Carers WA supports Western Australian carers through advocacy, service provision and partnerships. We are the voice for WA carers and at the forefront of advocating for carer issues faced in the system. We represent the needs and interests of carers and work to achieve an improved quality of life for family carers in our state.
On Tuesday, 30th June 2020, Carers WA CEO, Paul Coates, and Carers WA Systemic Policy Officer, Felicity Mitchell, attended the hearing of the Joint Standing Committee on the National Disability Insurance Scheme inquiries into NDIS planning, NDIS workforce and general issues around implementation and performance of the NDIS. Their comments in this hearing were to speak about the main concerns of carers from their experience with the NDIS system. Carers WA understands the increased anxiety within groups due to COVID-19, but recognise that the pandemic cannot be blamed for some of these issues mentioned in this hearing- we need to address the system itself.
These carer issues were researched through nationwide surveys and general carer reports in the community.
The main carer concerns stated in this hearing were:
- Issues accessing the NDIS: To access the NDIS currently the process requires significant time, knowledge and cost. This responsibility often is completed by the carer, in addition to their caring role. Carers report there is very little support in preparing documentation and the process can be confusing, stressful and overwhelming. Although there are Local Area Coordinators to help support carers with access requests, in practice the hearing heard LACs have been providing web links and booklets rather than specific advice and guidance. Further one-on-one support is required.
- Issues around the planning cycle: Once the access request has been successful, the participant and/or their carer enters the NDIS planning cycle which is intensive and requires considerable preparation. To obtain the funding required, the person with disability and/or their carer needs to present a highly detailed picture of ongoing needs for daily care, therapy, assistive technology and home modifications, community participation, comprehensive draft goals and much more for their plan. This plan will then need to be assessed and reported by health professionals. Carers who are creating this plan must make it extremely specific or they may end up with an inadequate plan. The hearing heard that it is often the case Local Area Coordinators have not adequately assisted with this pre-planning.
- Issues on lack of funding due to a loved one living at home with their carer: If a care recipient such as a child or adult lives at home with their parents who are caring, the NDIS tends to rely on informal support. This means their plans don’t provide the allocation of funding for people with disability to spend time in the community and their carers can’t access a break in their caring role. Issues with this are that carers may become burnt out, and sometimes aren’t able to provide care any longer. Although the NDIS acknowledged this issue and reintroduced the term “respite” into the NDIS price guide, more needs to be done so that carers are supported continuously, along with participants.
- Issues on lack of personal care workers, allied health professionals and support coordinators in the metro area but particularly in regional WA: Carers have reported that there has only been 1 support coordinator working in the Northam area, and other carers have reported that it’s difficult to find personal care workers just outside of Bunbury even as a large regional hub. The NDIA has worked on this issue, but it’s still a significant issue for WA, especially in remote regional communities.
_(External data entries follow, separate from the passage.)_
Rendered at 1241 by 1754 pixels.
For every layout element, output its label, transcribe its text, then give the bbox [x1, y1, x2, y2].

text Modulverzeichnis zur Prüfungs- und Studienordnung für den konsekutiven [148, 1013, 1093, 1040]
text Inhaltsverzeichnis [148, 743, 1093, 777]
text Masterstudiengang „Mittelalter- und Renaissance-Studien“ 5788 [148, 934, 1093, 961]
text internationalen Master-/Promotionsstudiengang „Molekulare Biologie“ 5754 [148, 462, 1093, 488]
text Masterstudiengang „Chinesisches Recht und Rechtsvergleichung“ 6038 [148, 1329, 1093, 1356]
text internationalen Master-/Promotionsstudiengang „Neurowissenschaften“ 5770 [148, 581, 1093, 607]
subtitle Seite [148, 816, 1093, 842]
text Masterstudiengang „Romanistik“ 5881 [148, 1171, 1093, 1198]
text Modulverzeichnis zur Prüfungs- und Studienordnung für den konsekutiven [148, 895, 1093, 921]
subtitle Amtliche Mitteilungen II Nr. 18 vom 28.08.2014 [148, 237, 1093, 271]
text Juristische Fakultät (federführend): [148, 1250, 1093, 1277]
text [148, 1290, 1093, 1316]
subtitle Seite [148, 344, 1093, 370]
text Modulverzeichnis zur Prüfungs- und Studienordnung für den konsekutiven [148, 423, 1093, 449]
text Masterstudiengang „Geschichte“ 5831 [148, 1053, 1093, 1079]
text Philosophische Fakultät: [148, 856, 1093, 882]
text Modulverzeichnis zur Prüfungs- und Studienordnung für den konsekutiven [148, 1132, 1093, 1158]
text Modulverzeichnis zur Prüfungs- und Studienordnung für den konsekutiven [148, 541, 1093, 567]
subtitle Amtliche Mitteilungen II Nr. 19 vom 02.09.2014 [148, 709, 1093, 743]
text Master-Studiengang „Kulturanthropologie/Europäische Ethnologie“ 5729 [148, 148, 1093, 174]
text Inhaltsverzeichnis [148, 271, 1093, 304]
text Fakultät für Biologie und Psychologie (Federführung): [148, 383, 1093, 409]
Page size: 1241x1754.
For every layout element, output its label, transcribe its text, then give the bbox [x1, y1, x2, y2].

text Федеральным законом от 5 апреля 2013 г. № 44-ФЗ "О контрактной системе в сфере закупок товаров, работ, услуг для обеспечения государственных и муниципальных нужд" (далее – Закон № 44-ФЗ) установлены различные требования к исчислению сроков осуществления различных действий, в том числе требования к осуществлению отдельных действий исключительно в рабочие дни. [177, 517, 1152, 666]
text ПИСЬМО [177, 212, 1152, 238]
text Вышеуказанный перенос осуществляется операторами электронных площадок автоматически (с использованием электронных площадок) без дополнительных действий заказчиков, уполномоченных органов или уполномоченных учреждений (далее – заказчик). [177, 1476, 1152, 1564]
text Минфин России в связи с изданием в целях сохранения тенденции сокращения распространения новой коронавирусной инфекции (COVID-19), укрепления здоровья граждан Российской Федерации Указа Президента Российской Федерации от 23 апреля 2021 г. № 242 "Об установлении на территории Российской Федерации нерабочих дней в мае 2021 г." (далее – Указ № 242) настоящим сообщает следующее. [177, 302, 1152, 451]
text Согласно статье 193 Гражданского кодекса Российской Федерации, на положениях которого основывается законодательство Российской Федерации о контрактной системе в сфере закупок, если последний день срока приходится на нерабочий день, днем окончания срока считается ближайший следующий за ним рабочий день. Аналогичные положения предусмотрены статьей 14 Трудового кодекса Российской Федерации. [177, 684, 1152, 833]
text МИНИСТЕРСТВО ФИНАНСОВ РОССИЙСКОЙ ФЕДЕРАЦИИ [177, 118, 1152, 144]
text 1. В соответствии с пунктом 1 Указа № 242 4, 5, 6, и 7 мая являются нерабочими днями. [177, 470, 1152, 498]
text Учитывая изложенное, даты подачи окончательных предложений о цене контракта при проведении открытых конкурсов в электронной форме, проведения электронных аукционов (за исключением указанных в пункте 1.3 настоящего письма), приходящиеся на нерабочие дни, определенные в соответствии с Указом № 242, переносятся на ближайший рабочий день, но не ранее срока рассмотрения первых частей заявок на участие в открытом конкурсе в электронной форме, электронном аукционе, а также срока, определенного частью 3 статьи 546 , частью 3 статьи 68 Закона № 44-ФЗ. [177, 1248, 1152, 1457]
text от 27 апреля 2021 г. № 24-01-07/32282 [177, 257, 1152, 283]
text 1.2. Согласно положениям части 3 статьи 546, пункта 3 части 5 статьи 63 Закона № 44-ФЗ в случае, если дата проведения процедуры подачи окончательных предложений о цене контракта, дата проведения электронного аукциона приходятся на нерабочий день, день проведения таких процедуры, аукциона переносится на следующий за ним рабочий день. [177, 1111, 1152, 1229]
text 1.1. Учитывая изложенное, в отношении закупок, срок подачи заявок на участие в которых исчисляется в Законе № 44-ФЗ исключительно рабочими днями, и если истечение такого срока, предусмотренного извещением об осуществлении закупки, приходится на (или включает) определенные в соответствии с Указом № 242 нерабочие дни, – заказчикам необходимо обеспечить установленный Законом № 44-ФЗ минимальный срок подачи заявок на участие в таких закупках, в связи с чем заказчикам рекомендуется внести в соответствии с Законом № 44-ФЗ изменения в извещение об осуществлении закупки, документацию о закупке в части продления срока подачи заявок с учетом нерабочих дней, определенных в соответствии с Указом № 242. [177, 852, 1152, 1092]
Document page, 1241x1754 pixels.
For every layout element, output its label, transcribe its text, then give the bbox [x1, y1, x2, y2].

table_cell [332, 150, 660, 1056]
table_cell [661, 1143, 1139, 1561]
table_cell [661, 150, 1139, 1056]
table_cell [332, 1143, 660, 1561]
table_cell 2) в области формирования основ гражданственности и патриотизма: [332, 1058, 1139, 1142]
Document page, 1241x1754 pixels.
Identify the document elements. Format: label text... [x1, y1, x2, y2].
- Issues regarding the review process for plans: Carers have reported that this is a severe area of stress for them. This is because the review process can go on for many months which may put enormous amounts of pressure on carer while they wait for outcomes. The time taken to review the process may leave the person with disability without funding support. Carers WA acknowledges that the Joint Standing Committee has made recommendations around the review process, including the provision of draft plans to minimise the incidence of a review being required, but people are still not seeing these draft plans.
- Issues regarding recognition of carers in NDIS plans: Carers are a significant form of support and are an important part of the NDIS. Even if a person with disability has a great, well-funded plan, that can often have an impact on creating more tasks and work for the carer to support that plan. Since the plan is focused on the individual with disability, the issue is less likely to come up, therefore the system needs far greater recognition for carers so that things like respite get included in the plan.
What services we are advocating for:
- One-on-one support for pre-planning rather than generic information session provided by Local Area Coordinators and agencies. Carers need a support system that will make sure the process of pre-planning is fully followed through, particularly where there are complex cases. Departments should remove more of the pressure in agencies and Local Area Coordinators on achieving contractual volumes, and instead achieve better results with quality plans.
- Employ more people who are properly trained with the mentality of achieving good quality plans in agencies.
- Decrease the barriers regarding the shortage of service provider workers by relaxing processes in the system. This will make use of service providers, especially in regional and remote areas of WA. This may include an aged-care service provider or mental health service provider in regional WA who is not a registered NDIS provider, but can now be registered and utilised in the process.
- Recognition that carers are an integral part of the NDIS, so respite is more widely recognised as a plan inclusion. In light of this issue, Carers WA is advocating for the term “respite” to not be labelled and connotated in its’ stigmatised way, but rather for people to look at the situation of the family. By destigmatising the term “respite”, rejection of respite in funding supports may be minimalised.
The team at Carers WA continue to advocate for this change for Western Australian carers to have the highest quality of life. We will continue advocating so carers are provided with choices and opportunities to participate in every aspect of life.